Kurt Metzger, director emeritus of Data Driven Detroit and mayor of Pleasant Ridge, analyzed foreclosures for Detroit's Office of Foreclosure Prevention and Response. He said foreclosure "affected everything: housing stock, neighborhoods. It exacerbated crime, blight, the loss of city services and taxable incomes."
Those losses are harder to quantify.
Detroit's population fell by nearly 240,000 residents from 2000 to 2010, to about 700,000. The foreclosure crisis raged for at least five of those years, and Metzger said there's "certainly an argument that many residents were forced out" of the city by foreclosure, but it's impossible to determine.
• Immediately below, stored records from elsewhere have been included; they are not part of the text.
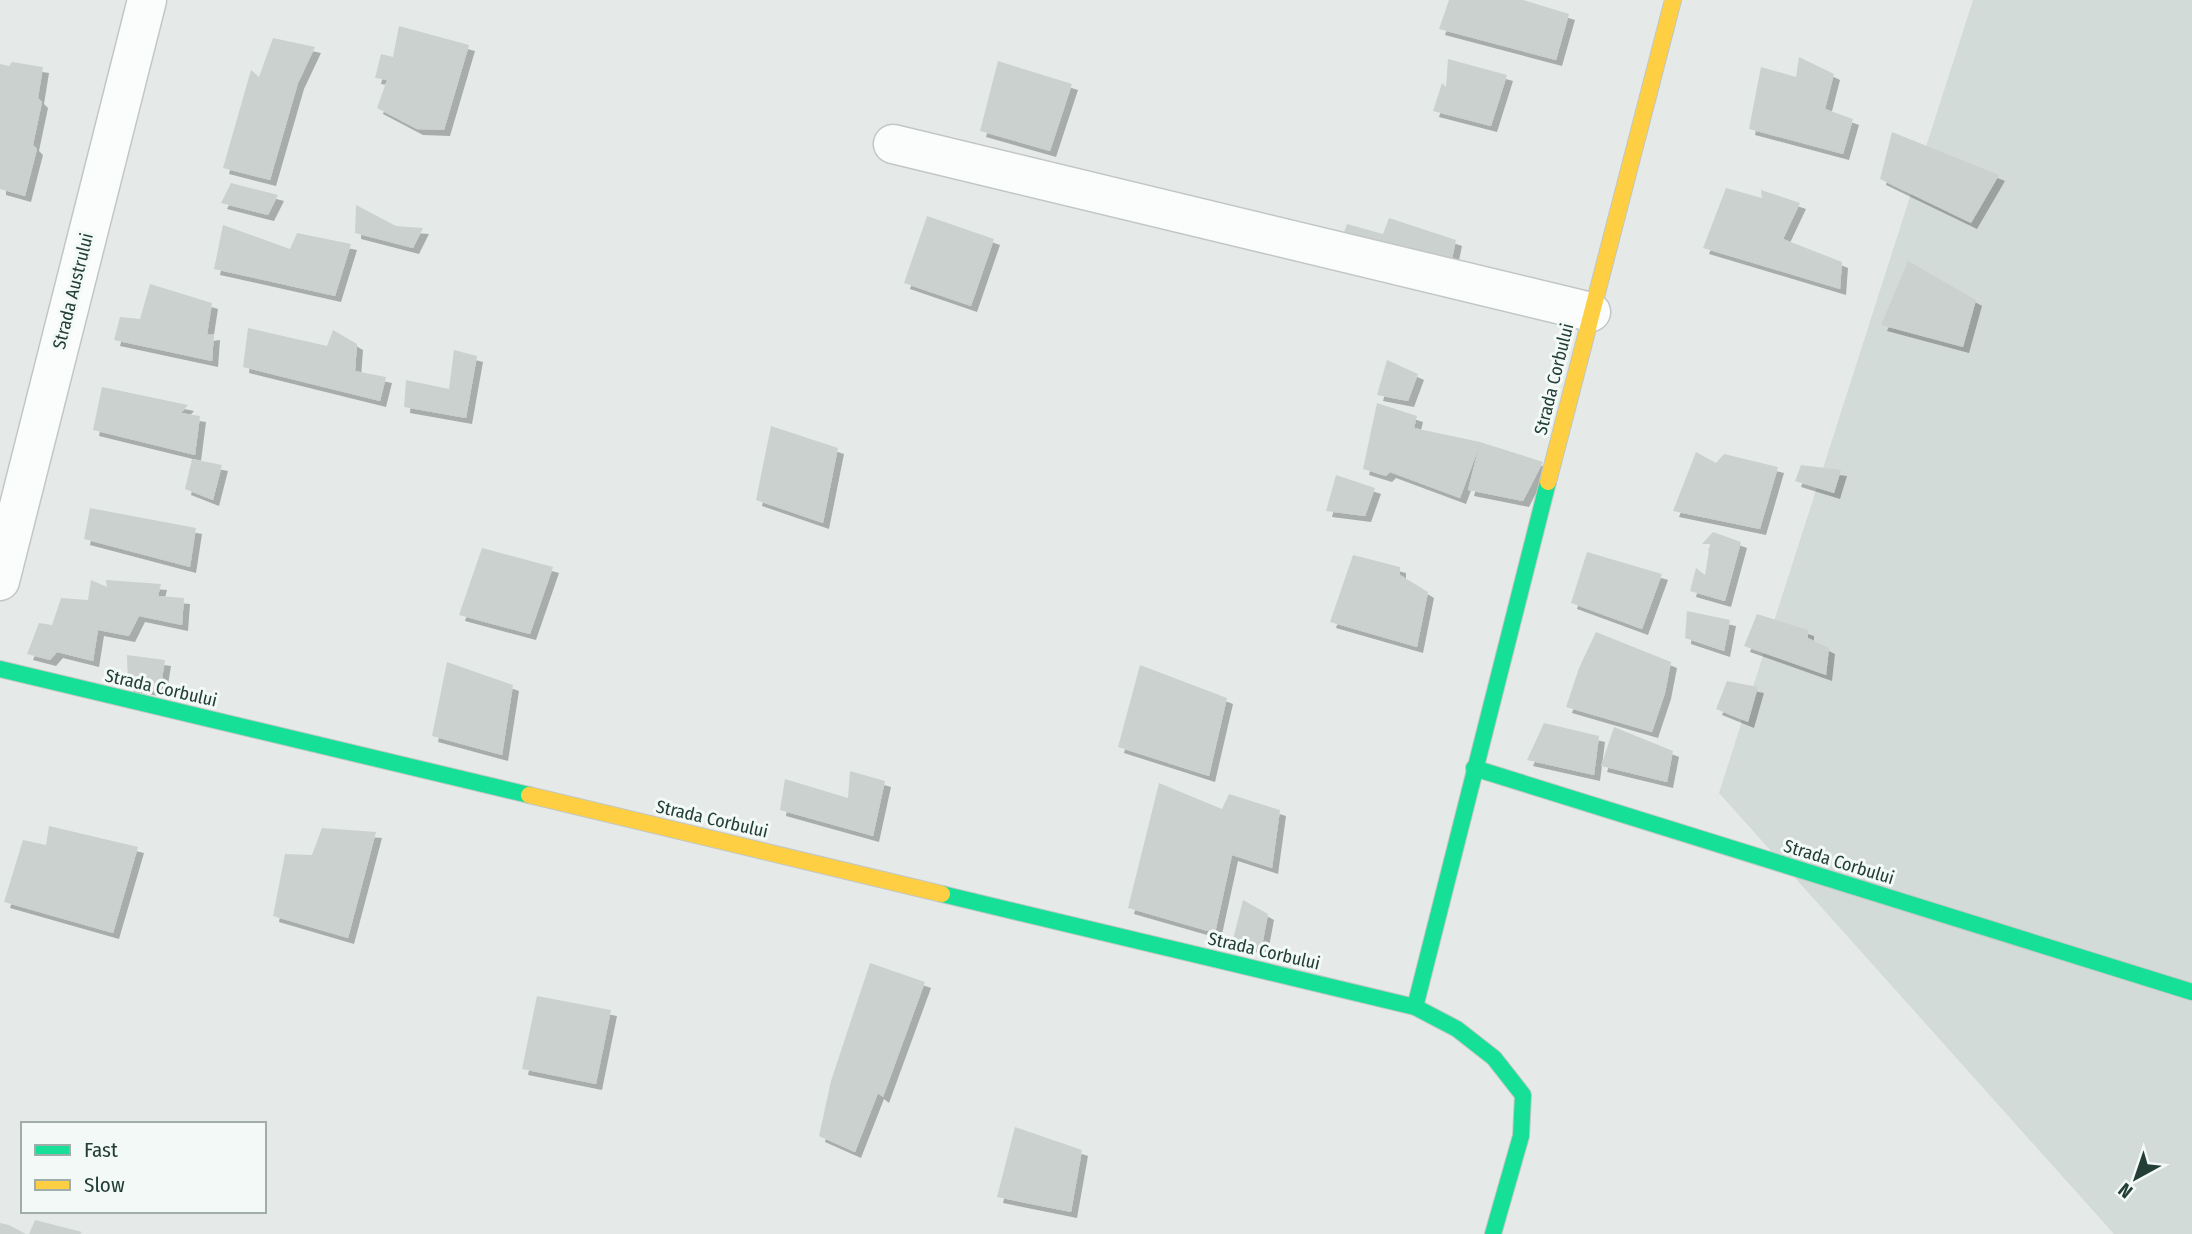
<svg xmlns="http://www.w3.org/2000/svg" width="2192" height="1234" viewBox="0 0 2192 1234" font-family="'Fira Sans Condensed',sans-serif">
<style>
.built{fill:#d2dbd8}
.building{fill:#cbd1cf;filter:url(#shadow)}
.lines{fill:none;stroke-linecap:round;stroke-linejoin:round}
.street-casing{stroke:#c2c7c5;stroke-width:41}
.fast-casing{stroke:#c0c7c5;stroke-width:18}
.slow-casing{stroke:#c0c7c5;stroke-width:18}
.street{stroke:#fbfcfc;stroke-width:38}
.fast{stroke:#16e098;stroke-width:16}
.slow{stroke:#ffcf43;stroke-width:16}
.labels{text-anchor:middle;dominant-baseline:central;stroke-width:6;stroke-linejoin:round;paint-order:stroke}
.street-label{font-size:18px;fill:#223e37;stroke:#f3f9f6}
</style>
<defs>
<filter id="shadow"><feDropShadow dx="6" dy="6" stdDeviation="0" flood-color="#0004"/></filter>
</defs>
<rect width="100%" height="100%" fill="#e5eae8"/>
<polygon class="built" points="1973,0 2192,0 2192,1234 2114,1234 1719,793"/>
<g class="building">
<polygon points="1449,0 1523,0 1569,14 1556,60 1439,29"/>
<polygon points="399,26 469,45 444,130 417,129 377,108 387,80 375,78 381,54 393,57"/>
<polygon points="273,38 315,47 298,83 270,180 223,168 251,70 259,77"/>
<polygon points="1799,57 1834,74 1825,109 1853,119 1843,154 1749,129 1761,67 1796,77"/>
<polygon points="1448,59 1507,75 1491,126 1433,111 1442,83 1446,87"/>
<polygon points="998,61 1072,84 1050,151 980,131"/>
<polygon points="12,62 43,67 38,98 42,102 33,145 37,149 25,196 0,189 0,64 9,66"/>
<polygon points="1892,132 1999,175 1971,223 1880,179"/>
<polygon points="231,183 278,195 268,215 221,203"/>
<polygon points="1726,188 1762,198 1761,190 1800,203 1783,239 1842,262 1840,289 1703,248"/>
<polygon points="356,205 396,226 423,228 413,248 355,233"/>
<polygon points="927,216 994,239 971,306 904,283"/>
<polygon points="1389,218 1456,240 1447,283 1337,252 1347,224 1383,234"/>
<polygon points="223,225 290,249 297,233 351,244 335,296 214,269"/>
<polygon points="1908,261 1976,300 1963,347 1881,325"/>
<polygon points="150,284 212,303 207,335 214,334 212,361 114,340 120,317 140,319"/>
<polygon points="248,328 327,346 333,330 357,344 355,371 386,377 380,401 243,367"/>
<polygon points="454,350 477,356 466,418 404,407 406,380 449,389"/>
<polygon points="1387,360 1418,374 1408,401 1377,395"/>
<polygon points="102,387 188,405 181,413 200,416 195,455 93,430"/>
<polygon points="1377,403 1417,416 1414,428 1480,442 1543,462 1523,501 1468,490 1479,447 1460,498 1390,472 1386,476 1363,469"/>
<polygon points="771,426 838,448 823,523 756,500"/>
<polygon points="1696,452 1716,463 1724,454 1778,467 1760,529 1673,511"/>
<polygon points="192,459 222,465 213,500 185,489"/>
<polygon points="1801,465 1841,470 1834,493 1795,481"/>
<polygon points="1336,475 1375,488 1365,516 1326,511"/>
<polygon points="90,508 196,528 190,567 84,539"/>
<polygon points="1713,532 1741,542 1725,601 1690,591 1696,568 1705,575 1710,544 1702,544"/>
<polygon points="482,548 553,567 530,634 459,615"/>
<polygon points="1587,552 1662,574 1642,629 1571,603"/>
<polygon points="1353,555 1400,567 1400,575 1428,592 1417,647 1330,622"/>
<polygon points="91,580 107,587 106,580 161,584 158,596 184,598 182,625 139,616 129,636 98,630 93,661 57,652 50,660 27,654 39,623 52,625 61,598 88,600"/>
<polygon points="1687,611 1730,620 1724,651 1685,638"/>
<polygon points="1757,614 1808,630 1808,638 1829,648 1826,675 1744,646"/>
<polygon points="1596,632 1671,662 1665,693 1652,732 1566,707 1579,668"/>
<polygon points="127,655 165,660 160,691 128,686"/>
<polygon points="447,662 513,685 502,755 432,736"/>
<polygon points="1140,665 1227,698 1209,776 1118,747"/>
<polygon points="1727,681 1758,687 1748,722 1716,709"/>
<polygon points="1544,723 1599,736 1594,775 1527,760"/>
<polygon points="1614,727 1673,751 1667,782 1601,766"/>
<polygon points="850,771 885,781 873,836 780,810 785,779 848,798"/>
<polygon points="1159,783 1222,809 1229,794 1280,810 1272,868 1232,855 1215,933 1128,908"/>
<polygon points="49,826 138,847 113,933 4,902 23,840 46,845"/>
<polygon points="322,828 376,832 348,938 273,916 285,854 312,855"/>
<polygon points="1243,900 1268,914 1262,946 1231,947"/>
<polygon points="870,963 925,982 883,1097 878,1093 855,1152 819,1136 831,1081"/>
<polygon points="537,996 611,1010 596,1084 522,1069"/>
<polygon points="1015,1127 1082,1150 1071,1212 997,1197"/>
<polygon points="35,1220 82,1232 80,1234 29,1234"/>
<polygon points="0,1223 9,1225 26,1234 0,1234"/>
</g>
<g class="lines">
<g class="street-casing">
<g id="street">
<polyline points="893,144 1591,312"/>
<polyline points="0,581 147,0"/>
</g>
</g>
<g class="fast-casing">
<g id="fast">
<polyline points="0,669 529,795"/>
<polyline points="1474,768 2192,992"/>
<polyline points="942,894 1415,1007 1457,1029 1494,1058 1523,1095 1521,1136 1493,1234"/>
<polyline points="1415,1007 1548,482"/>
</g>
</g>
<g class="slow-casing">
<g id="slow">
<polyline points="1548,482 1673,0"/>
<polyline points="529,795 942,894"/>
</g>
</g>
<use href="#street" class="street"/>
<use href="#fast" class="fast"/>
<use href="#slow" class="slow"/>
</g>
<g class="labels">
<g class="street-label">
<text transform="translate(73 291) rotate(-76)">Strada Austrului</text>
<text transform="translate(1554 379) rotate(-76)">Strada Corbului</text>
<text transform="translate(161 688) rotate(13)">Strada Corbului</text>
<text transform="translate(712 819) rotate(13)">Strada Corbului</text>
<text transform="translate(1839 862) rotate(17)">Strada Corbului</text>
<text transform="translate(1264 951) rotate(13)">Strada Corbului</text>
</g>
</g>
<rect x="21" y="1122" width="245" height="91" fill="#f3f9f6" stroke="#9faeaa" stroke-width="2"/>
<rect x="35" y="1145" width="35" height="10" fill="#16e098" stroke="#9faeaa" stroke-width="2"/>
<text x="84" y="1157" font-size="21" fill="#223e37">Fast</text>
<rect x="35" y="1180" width="35" height="10" fill="#ffcf43" stroke="#9faeaa" stroke-width="2"/>
<text x="84" y="1192" font-size="21" fill="#223e37">Slow</text>
<g transform="translate(2136 1178) rotate(220)" stroke="#f3f9f6" stroke-width="5" paint-order="stroke">
<path d="M0-5L12 26L0 18L-12 26Z" fill="#223e37"/>
<text y="-10" font-size="19" font-weight="bold" text-anchor="middle" fill="#223e37">N</text>
</g>
</svg>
Declining property values alone cost Detroiters an estimated $1.3 billion in personal wealth in 2012, according to a 2013 report by an anti-foreclosure group, the Alliance for a Just Society.
Add in incalculable costs of arson, blight, crime — as well as social costs — and Tobocman said foreclosure's toll on Detroit rivals that experienced in the 1967 riots. That unrest cost $100 million in property damage — $700 million in today's dollars — and accelerated a population decline that had already begun in Detroit.
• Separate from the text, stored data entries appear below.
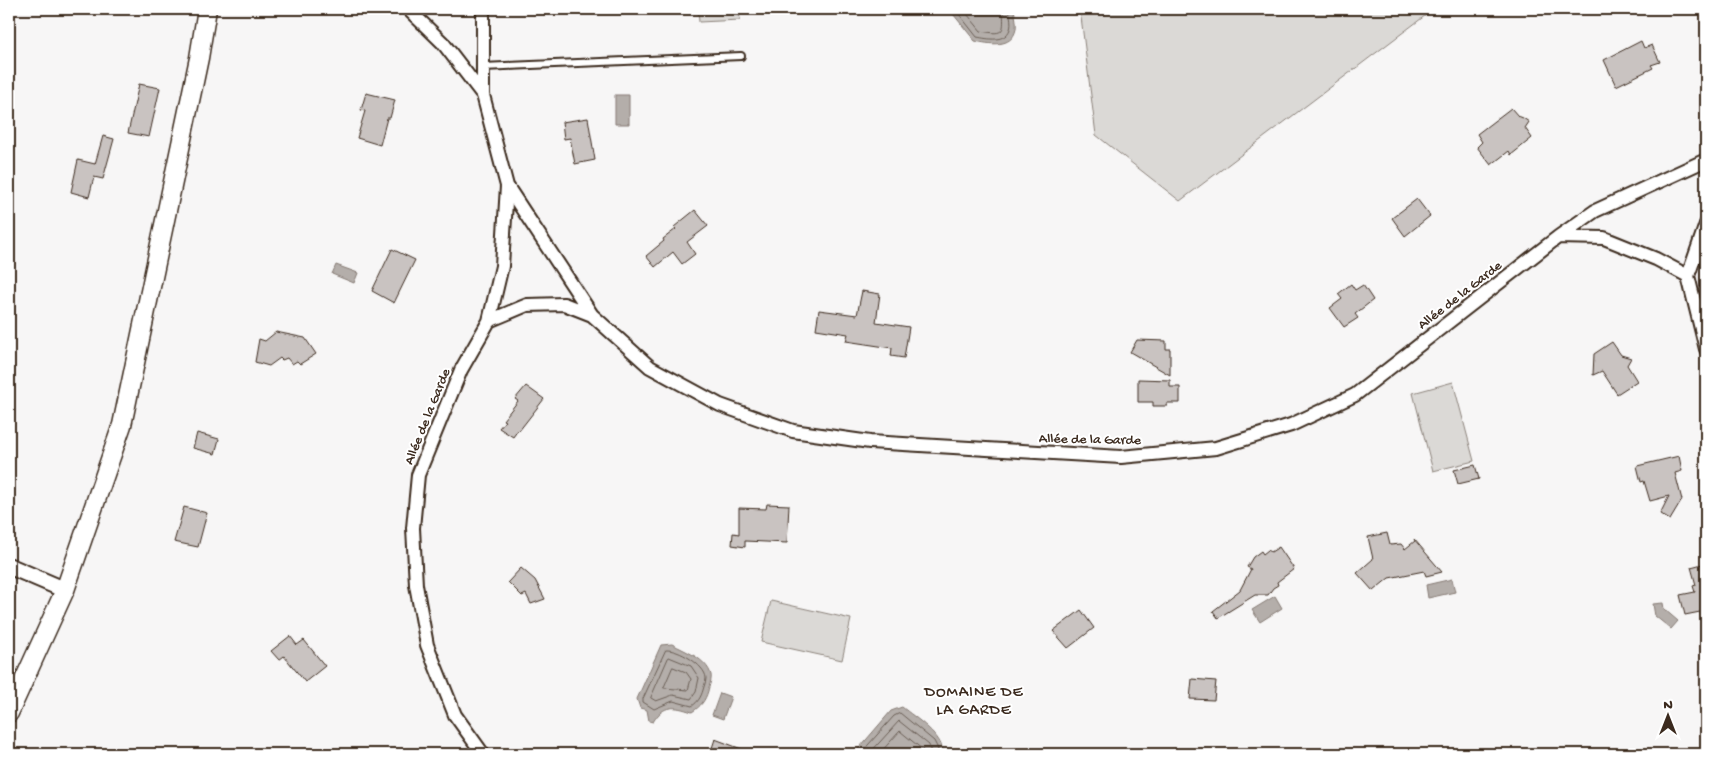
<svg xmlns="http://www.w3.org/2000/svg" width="1715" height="763" font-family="'Gochi Hand',sans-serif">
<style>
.green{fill:#dbd9d6;stroke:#8b827a}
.water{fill:#b4aeaa;stroke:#847972}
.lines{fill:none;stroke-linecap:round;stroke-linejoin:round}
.shore{stroke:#6b5f56;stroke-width:1}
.building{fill:#c9c3c1;stroke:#3b2a1e}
.service-casing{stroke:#3b2a1e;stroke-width:10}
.minor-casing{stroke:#3b2a1e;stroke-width:16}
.tertiary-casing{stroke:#3b2a1e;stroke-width:19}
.secondary-casing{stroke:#3b2a1e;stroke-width:21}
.service{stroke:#fff;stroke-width:6}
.minor{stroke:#fff;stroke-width:12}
.tertiary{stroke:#fff;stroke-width:15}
.secondary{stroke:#fff;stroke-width:18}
.labels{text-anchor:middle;stroke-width:4;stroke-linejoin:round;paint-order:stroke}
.street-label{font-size:14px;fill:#3b2a1e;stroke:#fff}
.quarter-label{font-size:16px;letter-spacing:1px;fill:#3b2a1e;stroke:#fff}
</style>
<rect width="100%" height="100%" fill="#f7f6f6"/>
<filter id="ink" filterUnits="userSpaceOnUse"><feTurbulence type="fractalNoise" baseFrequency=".02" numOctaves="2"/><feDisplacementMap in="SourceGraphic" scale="10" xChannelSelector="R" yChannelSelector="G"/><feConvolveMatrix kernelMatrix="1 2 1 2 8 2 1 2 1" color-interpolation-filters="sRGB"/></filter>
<g filter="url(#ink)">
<path class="green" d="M 698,9 L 739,9 L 740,20 L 699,22 Z
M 1080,9 L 1434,9 L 1180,201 L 1096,135 Z
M 1453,382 L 1474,461 L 1433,471 L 1413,393 Z
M 771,601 L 851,619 L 842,660 L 761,642 Z"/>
<path class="water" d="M 949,9 L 1014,9 C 1015,15 1017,23 1016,29 C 1012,49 989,44 975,41 Z
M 615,95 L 629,95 L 629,124 L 615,124 Z
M 336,265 L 358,273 L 354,283 L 332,274 Z
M 1452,579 L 1455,592 L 1428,598 L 1426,585 Z
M 1275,596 L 1282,608 L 1260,622 L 1252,610 Z
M 1663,603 L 1664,609 L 1678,621 L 1671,629 L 1655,616 L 1653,604 Z
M 672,644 C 685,651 707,659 711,675 C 712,680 709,686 708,691 C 705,701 701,706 692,712 C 674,706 664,704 653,722 L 649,721 L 647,710 L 640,708 L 637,699 L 661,645 Z
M 720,693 L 731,697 L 723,719 L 712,715 Z
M 902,707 C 914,717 946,737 942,754 L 854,754 L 891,711 Z"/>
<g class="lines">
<path class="shore" d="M 955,9 L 977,37 C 988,39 1005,43 1010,29 C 1012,24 1010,15 1009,9
M 963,9 L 981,31 C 1006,36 1004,31 1003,9
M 666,650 C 678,649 705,665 706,678 C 706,682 704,686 703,690 C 701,697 698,702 692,706 L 673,701 L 654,709 L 643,702 L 643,699 Z
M 669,657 L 691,666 L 699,678 L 696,692 L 691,699 L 673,695 L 656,701 L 651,698 Z
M 673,667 L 686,672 L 691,679 L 688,690 L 664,688 Z
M 860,754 L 894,716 L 900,713 L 934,741 L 938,749 L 937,754
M 869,754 L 899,721 L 929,745 L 931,754
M 879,754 L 900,731 L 923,750 L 924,754"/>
</g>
<path class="building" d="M 1641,41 L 1644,48 L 1652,45 L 1660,62 L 1651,65 L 1653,68 L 1616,86 L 1604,60 Z
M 139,84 L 160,88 L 149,137 L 128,133 Z
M 366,93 L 395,100 L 390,118 L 387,118 L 380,145 L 357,138 L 365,111 L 361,110 Z
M 1511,108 L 1518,116 L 1523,118 L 1529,122 L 1525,128 L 1532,138 L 1511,155 L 1509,151 L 1491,165 L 1477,147 L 1482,142 L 1477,134 Z
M 588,118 L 595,160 L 575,164 L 570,138 L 564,139 L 562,122 Z
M 103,136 L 114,139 L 103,179 L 94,177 L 89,197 L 71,192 L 78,160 L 95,164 Z
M 1417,199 L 1430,216 L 1405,236 L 1392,218 Z
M 695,210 L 708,226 L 687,242 L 695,254 L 682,264 L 673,252 L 655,267 L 646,256 L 664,241 L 663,239 L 676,229 L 674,227 Z
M 392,249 L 415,260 L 394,303 L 372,291 Z
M 1351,284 L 1355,290 L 1363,285 L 1373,300 L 1355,314 L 1358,318 L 1344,327 L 1330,308 L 1342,299 L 1338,294 Z
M 862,291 L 880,294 L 876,322 L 909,327 L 904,358 L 891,356 L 892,348 L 846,341 L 848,334 L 816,329 L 819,310 L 857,315 Z
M 276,332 L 305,338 L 316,354 L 300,364 L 297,361 L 292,364 L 287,358 L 282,360 L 280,358 L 269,366 L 255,362 L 259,339 L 265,341 Z
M 1137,340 L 1166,341 L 1166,349 L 1170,349 L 1170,375 L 1130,352 Z
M 1612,342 L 1621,355 L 1631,358 L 1627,365 L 1637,381 L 1617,394 L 1602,371 L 1593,375 L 1594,354 Z
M 1138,379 L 1170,380 L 1170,387 L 1180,387 L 1180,403 L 1167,403 L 1167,406 L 1153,406 L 1153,402 L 1138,402 Z
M 526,386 L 544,399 L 519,431 L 518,430 L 513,437 L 499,428 L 505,421 L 503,420 L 518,401 L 515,399 Z
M 197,433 L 219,439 L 215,454 L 193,448 Z
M 1679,456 L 1682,471 L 1675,473 L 1682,500 L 1670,520 L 1660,514 L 1669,496 L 1650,501 L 1644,481 L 1641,482 L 1637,466 Z
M 1475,465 L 1479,479 L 1458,484 L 1454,470 Z
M 767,504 L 789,505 L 787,543 L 745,541 L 745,547 L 732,545 L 733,533 L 739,534 L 739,508 L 766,509 Z
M 184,507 L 207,513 L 198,547 L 174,542 Z
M 1387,533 L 1390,545 L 1401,544 L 1405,549 L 1415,541 L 1414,539 L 1442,572 L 1426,576 L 1424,571 L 1389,578 L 1373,591 L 1357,573 L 1373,559 L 1368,537 Z
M 1279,547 L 1294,569 L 1277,582 L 1278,585 L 1273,588 L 1268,595 L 1255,595 L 1218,618 L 1213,611 L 1240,590 L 1251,569 L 1247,567 L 1253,557 L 1261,551 L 1263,554 L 1268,550 L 1271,552 Z
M 1706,563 L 1706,619 L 1702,620 L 1700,612 L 1685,615 L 1680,595 L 1695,592 L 1693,586 L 1696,585 L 1691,567 Z
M 521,568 L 535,580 L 545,599 L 531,604 L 526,594 L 522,596 L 508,582 Z
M 1081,610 L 1094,628 L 1068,648 L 1053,631 Z
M 290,636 L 297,645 L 304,640 L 325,666 L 305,682 L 284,656 L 279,660 L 271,651 Z
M 1192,679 L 1216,681 L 1214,700 L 1190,699 Z
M 715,739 L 752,753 L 752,754 L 710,754 Z"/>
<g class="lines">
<g class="service-casing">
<path id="service" d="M 483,67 L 741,56"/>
</g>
<g class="minor-casing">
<path id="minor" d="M 408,9 L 443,43 L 483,95 L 507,186 L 592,315 L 650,367 L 720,405 L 793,431 L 870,442 L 1121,457 L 1216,448 L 1291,425 L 1355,395 L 1558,237 L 1595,211 L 1706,160
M 483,95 L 483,9
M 507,186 L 502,266 L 489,321 L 527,305 L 564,304 L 592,315
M 1558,237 L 1604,238 L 1656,259 L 1688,276 L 1706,224
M 1688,276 L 1706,349
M 483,754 L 455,715 L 427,645 L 416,585 L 413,528 L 418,475 L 461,370 L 489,321"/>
</g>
<g class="tertiary-casing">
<path id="tertiary" d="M 9,566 L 65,590"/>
</g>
<g class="secondary-casing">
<path id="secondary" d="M 9,713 L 65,590 L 122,425 L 199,58 L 207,9"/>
</g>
<use href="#service" class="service"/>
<use href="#minor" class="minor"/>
<use href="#tertiary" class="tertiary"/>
<use href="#secondary" class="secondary"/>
</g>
</g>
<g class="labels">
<g class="street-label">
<text transform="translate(1459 294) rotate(-38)" y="5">Allée de la Garde</text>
<text transform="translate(426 416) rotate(-68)" y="5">Allée de la Garde</text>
<text transform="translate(1090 438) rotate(1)" y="5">Allée de la Garde</text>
</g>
<g class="quarter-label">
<text x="974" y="696">DOMAINE DE<tspan x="974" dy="18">LA GARDE</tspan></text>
</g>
</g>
<rect width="1715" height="763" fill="none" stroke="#fff" stroke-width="30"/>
<rect x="15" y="15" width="1685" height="733" fill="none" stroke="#3b2a1e" stroke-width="2" filter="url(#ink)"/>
<g transform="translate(1668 716)" stroke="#ffffff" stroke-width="4" paint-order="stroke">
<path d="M0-4L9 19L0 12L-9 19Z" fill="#3b2a1e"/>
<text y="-8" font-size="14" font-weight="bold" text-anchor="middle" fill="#3b2a1e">N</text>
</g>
</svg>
"In terms of tax base, destruction to the physical landscape and the number of people disappearing from the city, this (foreclosure crisis) may have been the most devastating," said Tobocman, who lives in southwest Detroit and is director of Global Detroit, a group that works to increase immigration to the city.
Detroit has averaged 15,000 to 25,000 foreclosures a year since 2006. In the late 2000s, the vast majority were mortgage foreclosures. Last year, the vast majority were tax foreclosures.
Either way, the result is often the same: An abandoned building in a city with too many of them.
It's a crisis that quietly unfolds every Thursday in the 13th floor auditorium of the Coleman A. Young Municipal Center, where sheriff's officials auction bank-foreclosed properties.
Late last year, Renee Jester attended the sale and wondered if she'd be homeless by the end of it.
She's rented a home on Mansfield near Outer Drive on the west side since February 2014. The home's owners stopped paying the mortgage, owing Fidelity Bank $27,591 and leading to a foreclosure notice.
"I'm hysterical. I don't know what to do —
if I'm going to need to find somewhere else or what," Jester said. "I'm a nervous wreck."
By law, bidders have to pay $1 more than is owed or the property reverts to the lender. Mortgage holders then have six months to work out a deal.
Jester rocked in her seat during the auction. Three Detroit homes sold. All fetched less than $1,000, including a bungalow on Grandville in northwest Detroit that sold for $470. In November 2008, at the dawn of the meltdown, the same house sold for $86,667, property records show.
The deputy read Jester's address. No bids. She wouldn't lose the home that day.
"Thank God," Jester said, as her hands shook and held a foreclosure notice.
The reprieve is temporary.
The so-called redemption period ends in late June, when the bank can take possession of the home and evict Jester.
By the numbers
36 percent of all Detroit properties went through foreclosure from 2005 to 2014.
139,699 total homes foreclosed.
56 percent of all mortgage foreclosures are blighted, need to be demolished or have been foreclosed again for nonpayment of taxes.
76 percent of the 84,000 properties on the city's blight list are foreclosures.